Profession : reporter. Rédacteur de voile avec Denis van den Brink
On respire l'air du large dans "Profession : reporter" avec Éric Valmir aux Sables d'Olonne, pour l'arrivée de ce jeudi 28 janvier, des skippers de la 9e édition du Vendée Globe. Plein feux sur une profession méconnue, celle de rédacteur dans les courses de voile.
Pour le journaliste sportif, spécialiste de voile, la valeur du terrain inhérente au reportage est impossible quand il s’agit de traiter une compétition comme le Vendée Globe, un tour du monde à la voile en solitaire, où par définition, personne n’est à bord pour retranscrire ce qui s’y joue.

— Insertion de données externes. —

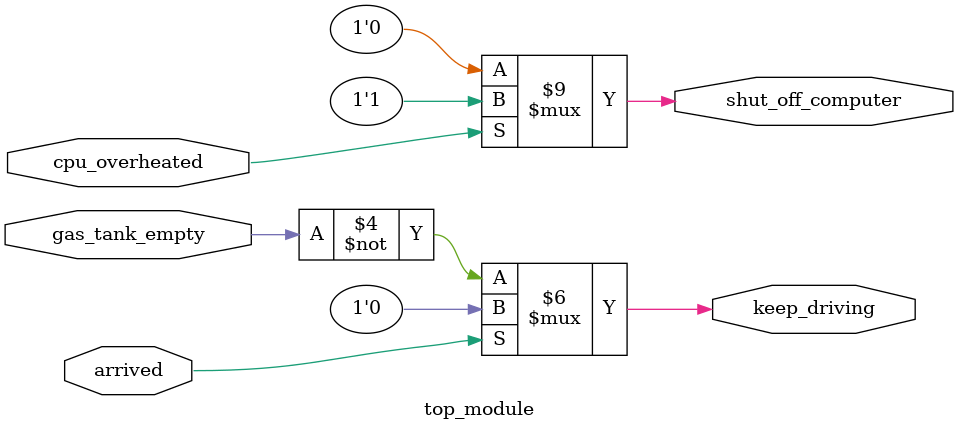
<source format=v>
module top_module (
    input      cpu_overheated,
    output reg shut_off_computer,
    input      arrived,
    input      gas_tank_empty,
    output reg keep_driving  ); //

    always @(*) begin
        if (cpu_overheated)begin
           shut_off_computer = 1;
        end
        else begin
            shut_off_computer = 0;
        end
    end
    always @(*) begin
        if (~arrived)begin
           keep_driving = ~gas_tank_empty;
        end
        else begin
            keep_driving = 0;
        end
    end

endmodule
</source>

La confiance : le maître-mot
Dès qu’il s’agit d’information, on parle de défiance, de confiance, et cette confiance, elle est vitale dans le rapport entre le rédacteur d’un navigateur et le reporter voile qui ne dispose pas d’autres sources. Denis van den Brink, ancien attaché de presse, a embrassé cette carrière de rédacteur qu’il estime proche du journalisme il y a 15 ans, d’abord auprès de Francis Joyon, aujourd’hui avec Thomas Ruyant.
La chance que j’ai, est que ces skippers sont transparents. Quand ça va bien, évidemment ils le disent, mais quand ça ne va pas, ils le disent aussi.
Denis van den Brink, rédacteur de voile auprès de Thomas Ruyant
Car, sans pour autant énoncer une culture du secret, les skippers sont plutôt avares de détails lorsqu’il s’agit d’énoncer les soucis techniques de l’Imoca. On l’a encore vu dans la nuit de jeudi et vendredi, les 28 et 29 janvier, quand Jean Le Cam, tout étourdi, a révélé les souffrances de YesWeCam endurées depuis les îles Kerguelen.
Pourquoi cette opacité ? Dans le cas de Jean Le Cam, on peut parler de pudeur, mais plus généralement, cette course se jouant aussi au mental, la carte du bluff s’abat aussi en omettant de révéler les failles, les fissures, la fatigue de l’homme et du bateau. Ne surtout pas se livrer vulnérable aux yeux des skippers concurrents.
La profession "Rédacteur" évolue évidemment avec les nouvelles techniques et la nouvelle génération de marins. Finis ou presque les vieux loups de mer renfrognés qui ne s’exprimaient que très peu. Aujourd’hui, les skippers savent communiquer avec les outils qui sont mis à leur disposition.
De multiples outils pour communiquer et filmer
Le boom technologique est tel qu’avec un téléphone, toutes et tous peuvent tourner une vidéo, donner des nouvelles, publier une story. Bien sûr, les comptes des skippers sont gérés à terre par les bureaux de presse, mais la matière est envoyée par les navigateurs, c’est une donne nouvelle.
De l’image et du son brut que chaque média peut utiliser. L’info qui y est livrée est souvent sommaire, mais la presse généraliste s’en satisfait. Et pour cause, on a vu Charlie Dalin ou Thomas Ruyant monter au mât, tout en se filmant, tout en commentant, tout en tournant les images à 360 degrés. Inouï. Les vidéos et les voix du grand large nourrissent les fantasmes. Surtout en période de pandémie, où chacun cherche une bulle d’air pour s’évader. Il y a de l’émerveillement et de l’admiration devant l’univers méconnu des tourdumondistes.
Mais Denis van den Brink veut aller au-delà. La force d’une séquence filmée est une chose, mais le fait doit l’emporter sur l’émotion. Son travail de rédacteur, à la manière d’un journaliste, est d’analyser le fait, et de retranscrire la situation qui s’approche le plus de la réalité.
Vidéo de bord par Thomas Ruyant le 17 décembre 2020 après une grosse avarie sur son bateau.
Transmettre dimension humaine et dialogues avec l'océan
L’image, aussi puissante soit-elle, peut être trompeuse, et le rédacteur doit la contextualiser. Autre préoccupation majeure, le vocabulaire. Si les non-initiés comprennent quatre mots dans la phrase, c’est beau. Les skippers parlent face caméra dans leur jargon technique, le rédacteur se voit alors confier un travail de pédagogie sémantique.
Et puis, pour les rédacteurs, se pose aussi la question d’une exigence éditoriale. Inciter les journalistes à ne pas se focaliser sur classements, écarts et stratégies, sur les problèmes de voile ou de safran. Et donner des éléments nécessaires à une narration qui va au-delà de la course : le dépassement de soi, la dimension humaine, des histoires en lien avec l’océan. Le rédacteur ne vend pas du rêve, il est très terre-à-terre dans sa volonté de décrire la vérité du grand large et les conditions de navigation.